Let me give a concrete example, carefully: In Europe, it is generally legal to teach your child at home, in private, that homosexuality is a sin according to your faith. However, if you run a state-funded religious school, the State will intervene to compel the curriculum to reflect civic values over religious ones. The State is not policing belief, but it is policing the public expression and institutional enforcement of that belief.

To me, that sounds less like "neutral arbitration" and more like a rival institutional power asserting its dominance over the moral code. I've read that conflict over legal jurisdiction is the academic gold standard for proving institutional rivalry.

So my ultimate question isn't "Is the State a religion?"—because clearly, it lacks the supernatural elements. Rather, my questions are:

"If the State claims ultimate jurisdiction over moral conduct even within religious institutions, does that make it functionally equivalent to an established 'civic church' in terms of political sovereignty? If so, how can religious groups negotiate this without capitulating entirely?

And isn't the State constantly changing its beliefs? By doing so, isn't it effectively admitting that it was wrong before—and that it will likely be wrong again? That makes me doubt whether it even cares about being objectively right at all, or whether it is just running social experiments on us.

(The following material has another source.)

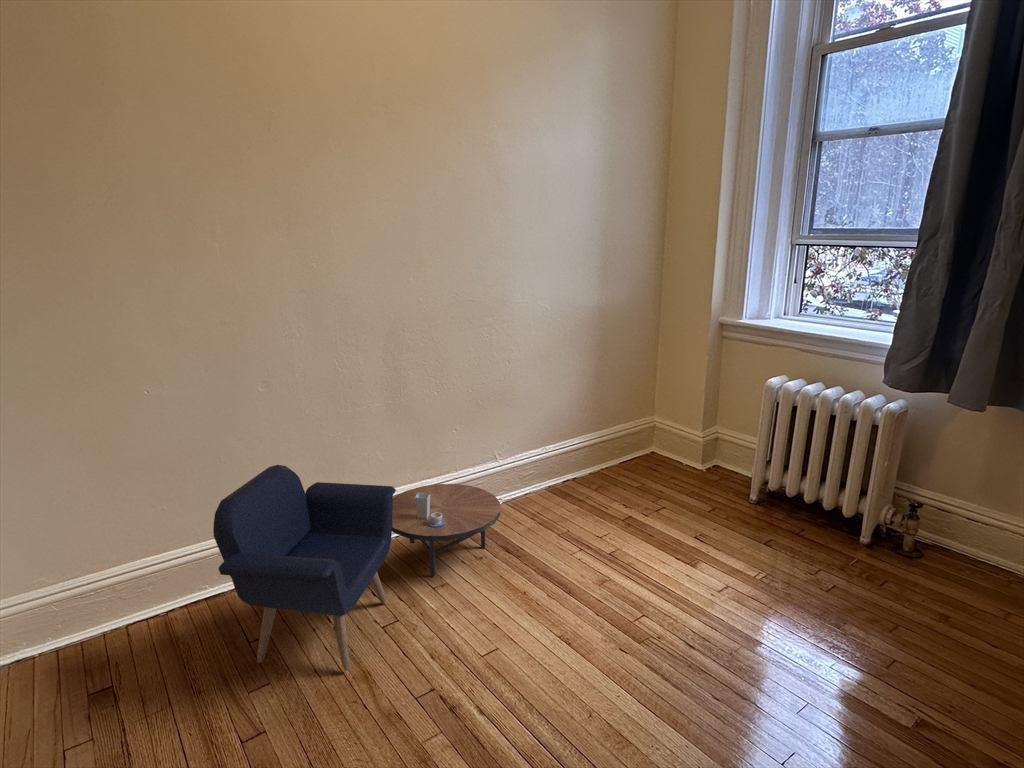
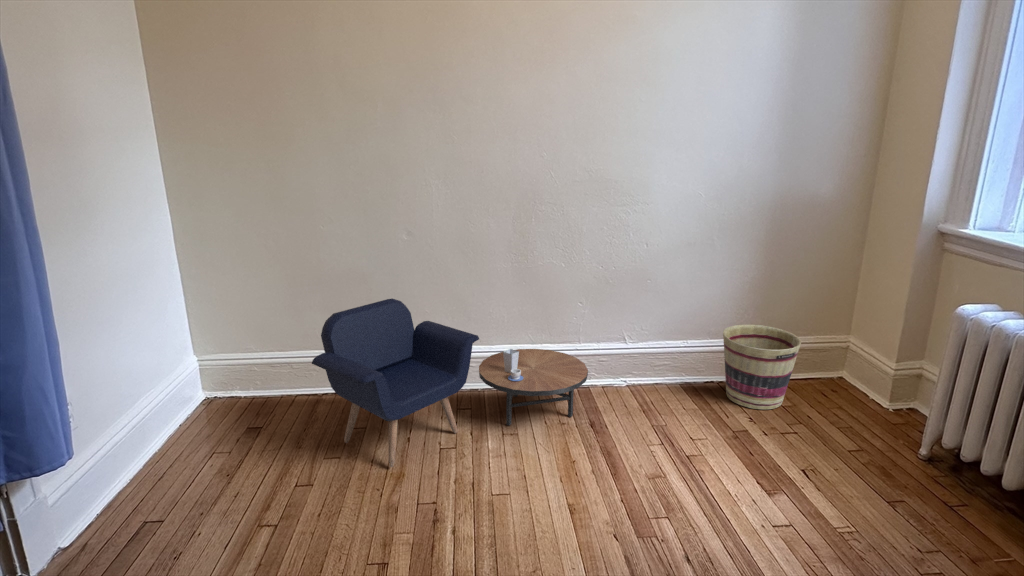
basket: none [582,420,647,495] -> present [723,325,801,410]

And if it is just experimenting, then isn't it essentially messing with society however it wants, without caring enough about the long-term consequences—even if its leaders have 'good intentions'? I mean, the society is pretty polrized in many things.

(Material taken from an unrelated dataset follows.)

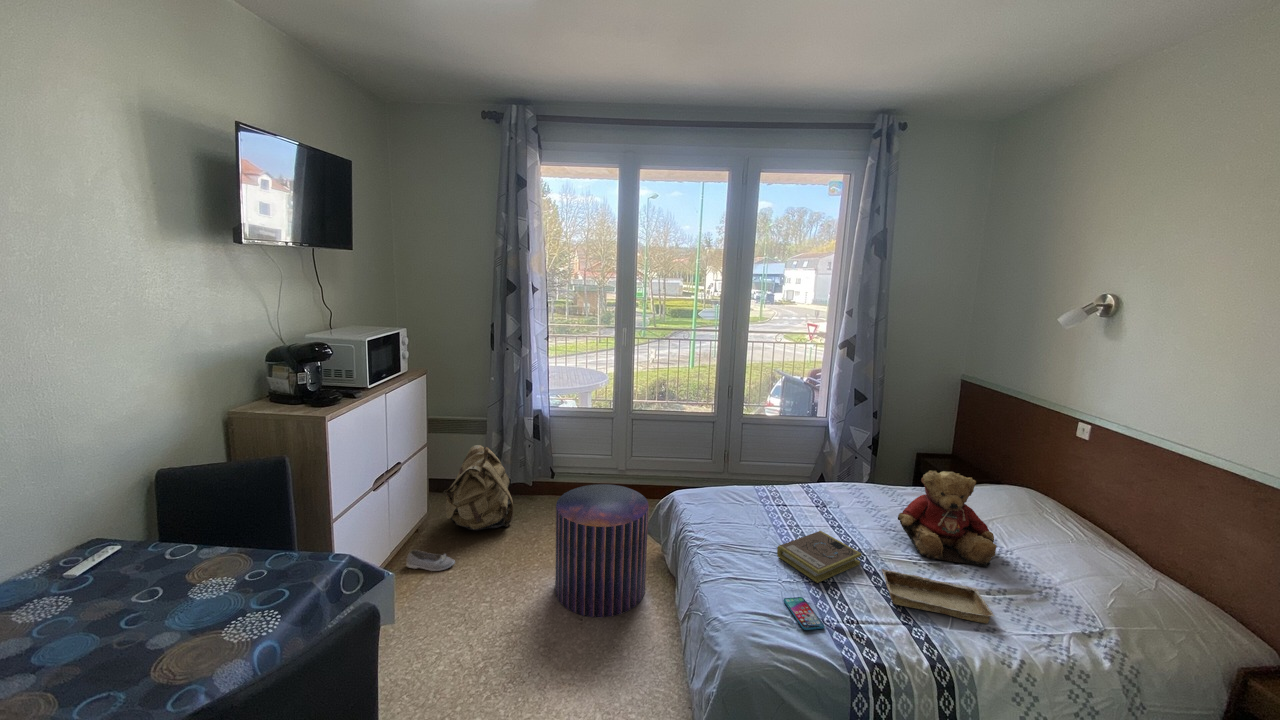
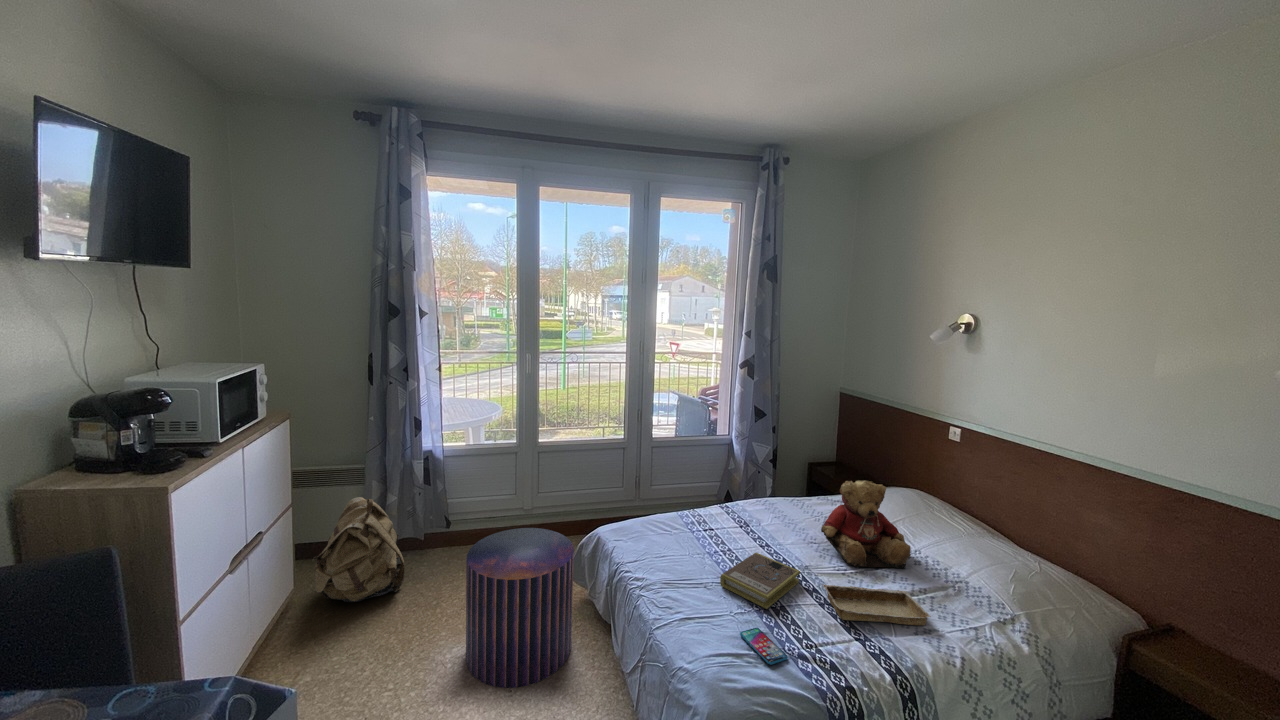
shoe: present [406,550,455,571] -> none [260,638,331,665]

FYI, Pangram says this is 100% AI-generated.

Personally: if you're a human who had a human idea and used AI to put it into writing, please write in your own words. Maybe it can be intimidating when people write long-winded essays in perfect prose, but it really isn't necessary to contribute to this site. I wouldn't care even if you wrote broken (human) English.

Why AI writing is bad (even logic/philosophy writing like this) is complex and debatable enough that it would be a great top-level discussion. But at least, don't do it because it's borderline against the rules (yeah, a random comment you had no expectation of knowing being new here, it should really be in the sidebar).

Is that a vibes-based "100%" or does the figure reflect some real confidence estimate? Because the typo+awkward grammar in the very last sentence, if nothing else, seems very organically human to me.

I passively clocked it as AI which is why I asked Pangram. Em-dash, "it's not X, it's Y", "here's the XYZ", very short paragraphs; if it had a couple of these tropes I wouldn't guess, but it's full of them.

It also has the high-level AI trope of being overly wordy. My understanding is that the main message is "Separation of church and state isn't fully possible, and the state is effectively its own church, because both church and state advocate and enforce their own morality, and sometimes these moralities conflict". That's one sentence, does the full 32-sentence comment add much else?

It also has the high-level AI trope of being overly wordy.

If you don't want "overly wordy" posts or comments, boy are you on the wrong site! 😁

Something can wordy without being overly so. LLMs use lots of filler expressions. “But here is where the jurisdictional land-grab happens” - a very LLM-esque sentence, what does it mean?

It means "this is the place where the courts decided to make law rather than just rule on it".